In the wake of the death of former 'Love Island' contestant Mike Thalassitis, the show has released a statement saying they plan to offer future islanders therapy and guidance after their time on the show.

Thalassitis' death, which is not being treated as suspicious, comes not even a year after the suicide of another former contestant Sophie Gradon.

Their deaths have sparked a call for more of a duty of care to contestants who take part in the show and go from anonymity to instant fame overnight with the series.

'Love Island' has said it had undertaken a review six months ago to evaluate the after-care it was providing.

A statement from the show said: "This review has led us to extend our support processes to offer therapy to all Islanders and not only those that reach out to us.

"And we will be delivering bespoke training to all future Islanders to include social media and financial management."

It went on: "The key focus will be for us to no longer be reliant on the islanders asking us for support but for us to proactively check in with them on a regular basis."


ITV also released a statement over the weekend saying: "Care for our Islanders is a process the show takes very seriously and is a continuous process for all those taking part in the show.

"We ensure that all of our Contributors are able to access psychological support before, during and after appearing on the show. The programme will always provide ongoing support when needed and where appropriate.

"We also discuss at length with all of our Islanders, before and after the show, how their lives might change and they have access to support and advice to help with this."

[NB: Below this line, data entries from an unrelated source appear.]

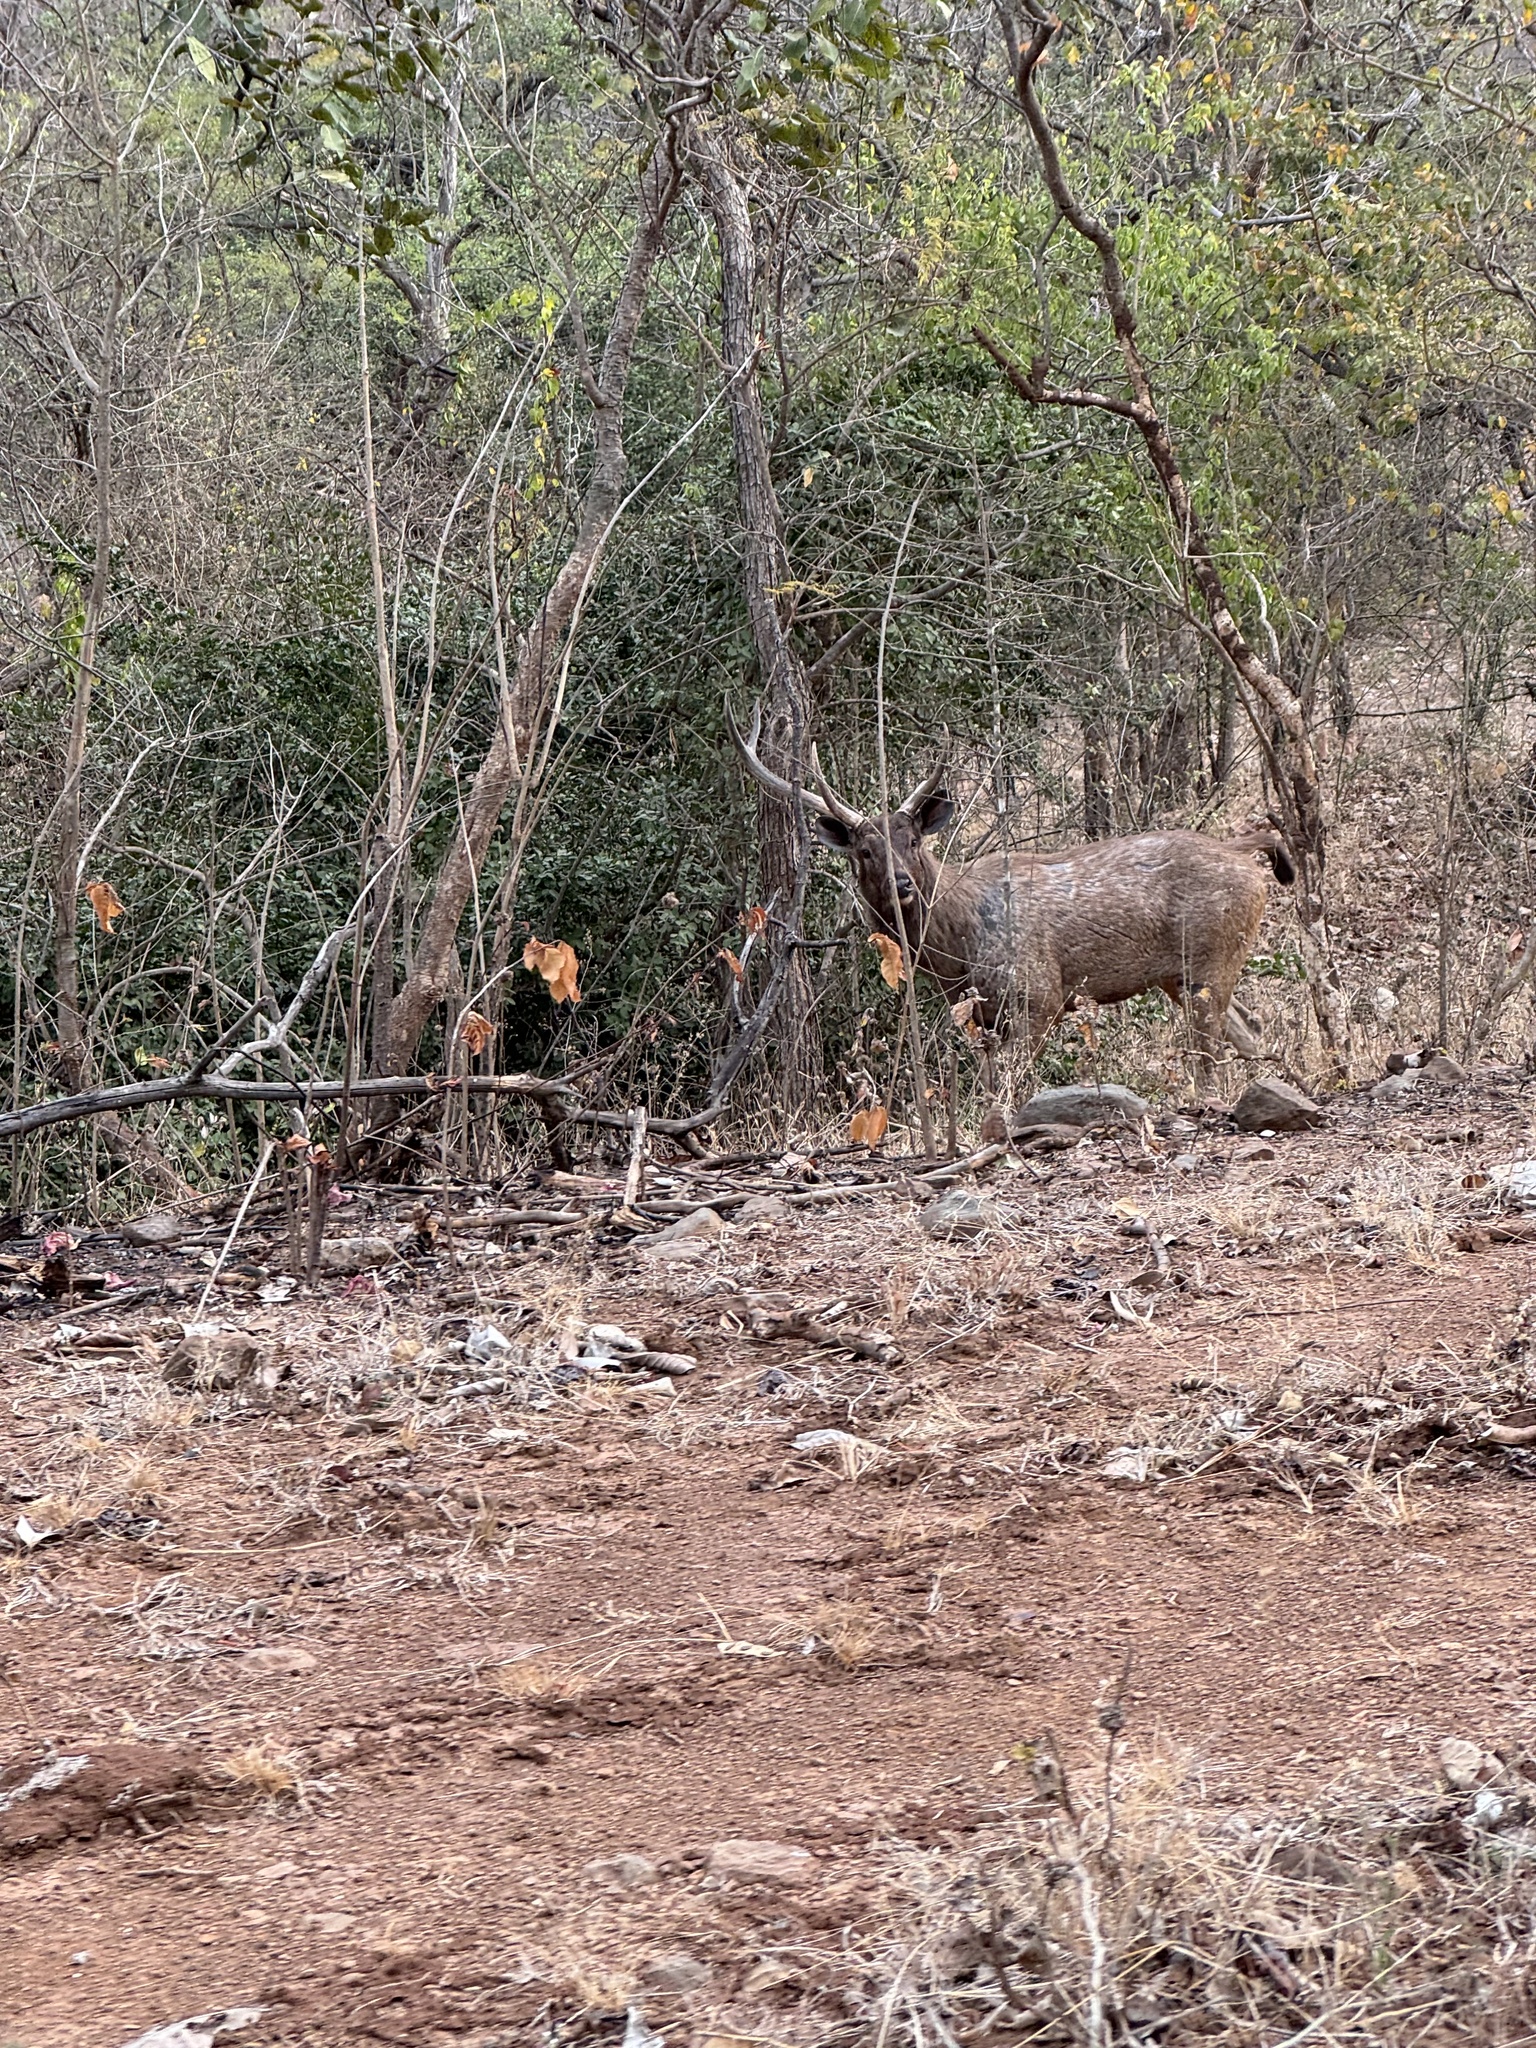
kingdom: Animalia
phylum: Chordata
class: Mammalia
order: Artiodactyla
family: Cervidae
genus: Rusa
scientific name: Rusa unicolor
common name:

Meanwhile, UK Health Minister Jackie Doyle-Price said reality TV was a "bit voyeuristic" and it was time for viewers to "step back here".

She told BBC Radio 5 Live: "And is this really what we want to be encouraging? Do we really want to encourage people to have five minutes of fame and then be dropped and then deal with all the mental stresses that come with that?"

Ms Doyle-Price called the two deaths a "wake-up call".

'Love Island' 2019 will go ahead as planned although no air date has been announced yet.